At the University of Maine’s Center for Cooperative Aquaculture Research in Franklin, graduate student Pamelia Fraungruber, biologist Steve Eddy and director Nick Brown check out a fiberglass raceway filled with green sea urchins grown at the facility.
Scientists at the University of Maine’s Center for Cooperative Aquaculture Research (CCAR) are working with several commercial partners to learn whether it can be practical, and profitable, to apply aquaculture techniques to raising the spiny critters either on the ocean bottom or on land. Sushi lovers prize the urchin’s edible gonads, know as “uni” in Japan. Fresh uni currently sells for about $152.50 per kilo, just under $70 per pound. Last year, during the peak demand season in Japan, the primary market for uni, the dock price of urchins climbed above $5 per pound.

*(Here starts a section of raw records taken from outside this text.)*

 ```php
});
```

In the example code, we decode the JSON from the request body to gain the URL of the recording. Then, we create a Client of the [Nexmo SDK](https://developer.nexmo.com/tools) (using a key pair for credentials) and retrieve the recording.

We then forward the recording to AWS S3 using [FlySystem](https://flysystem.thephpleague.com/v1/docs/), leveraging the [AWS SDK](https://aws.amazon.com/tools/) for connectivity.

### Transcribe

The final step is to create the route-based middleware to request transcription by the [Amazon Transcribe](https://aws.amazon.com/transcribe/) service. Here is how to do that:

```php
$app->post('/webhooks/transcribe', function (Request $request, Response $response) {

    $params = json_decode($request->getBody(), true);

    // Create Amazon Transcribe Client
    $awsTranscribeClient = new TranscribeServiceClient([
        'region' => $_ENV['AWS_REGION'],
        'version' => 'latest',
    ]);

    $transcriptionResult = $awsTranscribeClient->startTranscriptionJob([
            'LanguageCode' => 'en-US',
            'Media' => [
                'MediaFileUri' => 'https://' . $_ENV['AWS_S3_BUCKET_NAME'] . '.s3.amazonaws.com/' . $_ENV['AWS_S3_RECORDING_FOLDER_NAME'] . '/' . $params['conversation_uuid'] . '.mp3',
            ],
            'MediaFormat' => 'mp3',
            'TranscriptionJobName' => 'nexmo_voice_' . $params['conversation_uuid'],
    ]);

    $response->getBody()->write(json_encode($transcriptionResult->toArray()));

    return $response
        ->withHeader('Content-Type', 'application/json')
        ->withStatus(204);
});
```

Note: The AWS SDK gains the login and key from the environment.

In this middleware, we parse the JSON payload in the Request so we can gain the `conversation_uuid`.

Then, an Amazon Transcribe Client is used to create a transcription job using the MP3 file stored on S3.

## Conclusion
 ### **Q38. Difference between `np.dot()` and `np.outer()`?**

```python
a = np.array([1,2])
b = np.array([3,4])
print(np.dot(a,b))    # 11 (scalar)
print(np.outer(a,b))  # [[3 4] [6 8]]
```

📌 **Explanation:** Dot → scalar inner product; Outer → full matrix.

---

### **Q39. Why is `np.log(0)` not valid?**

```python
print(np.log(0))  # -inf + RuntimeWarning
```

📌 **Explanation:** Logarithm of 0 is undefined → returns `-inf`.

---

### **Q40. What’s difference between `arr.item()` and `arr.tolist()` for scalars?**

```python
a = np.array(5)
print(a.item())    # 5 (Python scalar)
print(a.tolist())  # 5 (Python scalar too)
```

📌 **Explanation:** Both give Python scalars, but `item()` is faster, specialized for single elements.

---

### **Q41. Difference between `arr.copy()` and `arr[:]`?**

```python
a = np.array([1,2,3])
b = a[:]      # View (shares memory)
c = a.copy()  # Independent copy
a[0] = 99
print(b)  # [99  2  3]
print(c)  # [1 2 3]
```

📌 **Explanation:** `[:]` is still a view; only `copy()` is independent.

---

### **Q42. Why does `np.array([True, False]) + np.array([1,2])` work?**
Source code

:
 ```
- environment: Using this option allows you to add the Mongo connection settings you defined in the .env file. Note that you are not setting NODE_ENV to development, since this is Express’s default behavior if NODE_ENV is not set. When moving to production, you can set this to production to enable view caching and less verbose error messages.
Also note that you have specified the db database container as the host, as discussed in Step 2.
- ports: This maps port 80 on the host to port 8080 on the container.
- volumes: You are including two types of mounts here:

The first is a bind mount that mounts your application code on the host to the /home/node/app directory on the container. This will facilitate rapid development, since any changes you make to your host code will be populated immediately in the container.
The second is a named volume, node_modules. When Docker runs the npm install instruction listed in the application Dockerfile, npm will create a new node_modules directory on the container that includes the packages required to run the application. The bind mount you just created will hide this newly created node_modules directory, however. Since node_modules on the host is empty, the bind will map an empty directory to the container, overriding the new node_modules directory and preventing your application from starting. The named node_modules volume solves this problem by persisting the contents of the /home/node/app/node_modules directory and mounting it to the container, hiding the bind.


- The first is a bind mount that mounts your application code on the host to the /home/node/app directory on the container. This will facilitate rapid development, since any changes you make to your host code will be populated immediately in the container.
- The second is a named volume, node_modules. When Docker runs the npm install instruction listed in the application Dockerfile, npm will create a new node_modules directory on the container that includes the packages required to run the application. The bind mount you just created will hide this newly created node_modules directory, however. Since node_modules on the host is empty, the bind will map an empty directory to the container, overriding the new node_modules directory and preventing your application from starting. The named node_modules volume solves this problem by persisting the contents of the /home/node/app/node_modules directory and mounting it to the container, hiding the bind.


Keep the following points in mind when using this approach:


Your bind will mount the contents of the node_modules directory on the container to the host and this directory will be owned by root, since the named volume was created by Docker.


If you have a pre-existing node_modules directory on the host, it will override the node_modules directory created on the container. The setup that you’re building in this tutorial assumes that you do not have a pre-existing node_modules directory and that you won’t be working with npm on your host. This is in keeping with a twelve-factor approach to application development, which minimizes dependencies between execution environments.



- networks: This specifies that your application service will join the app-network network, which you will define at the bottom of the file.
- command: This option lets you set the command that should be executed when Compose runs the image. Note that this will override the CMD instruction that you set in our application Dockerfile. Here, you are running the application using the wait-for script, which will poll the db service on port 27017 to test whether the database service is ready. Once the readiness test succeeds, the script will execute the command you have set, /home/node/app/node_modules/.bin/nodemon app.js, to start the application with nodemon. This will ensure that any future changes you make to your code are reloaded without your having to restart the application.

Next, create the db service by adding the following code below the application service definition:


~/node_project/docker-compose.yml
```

That kind of value, and the depredation of wild urchins in Maine waters, primarily through overfishing, makes it worthwhile to see whether it is possible to raise urchins on a commercial scale.
Over the past few years, CCAR station biologist Steve Eddy and director Nick Brown have developed a project that allows them to spawn urchins throughout the year and raise more than 300,000 tiny seed urchins annually. Some of those urchins remain at the facility, where Eddy and graduate student Pamelia Fraungruber are studying whether it is economically feasible to raise urchins to harvest size in a recirculating tank system. Most of the tiny urchins, though, are destined for experimental growout sites off the coast.
“Steve is frantically trying to spawn urchins,” Brown said. “The goal is a half-million.”
Spawning that many urchins “would be challenging,” Eddy said.